• **What the task asks**:
Below are the records; retype them exactly and omit each picture.

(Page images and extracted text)
━━━━━━
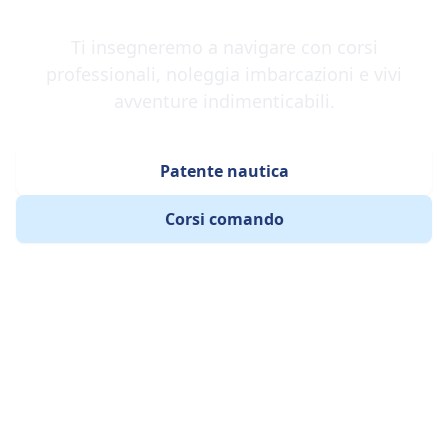
Ti insegneremo a navigare con corsi
professionali, noleggia imbarcazioni e vivi
avventure indimenticabili.
Patente nautica
Corsi comando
━━━━━━
• **Answer space**:
Ti insegneremo a navigare con corsi
professionali, noleggia imbarcazioni e vivi
avventure indimenticabili.
Patente nautica
Corsi comando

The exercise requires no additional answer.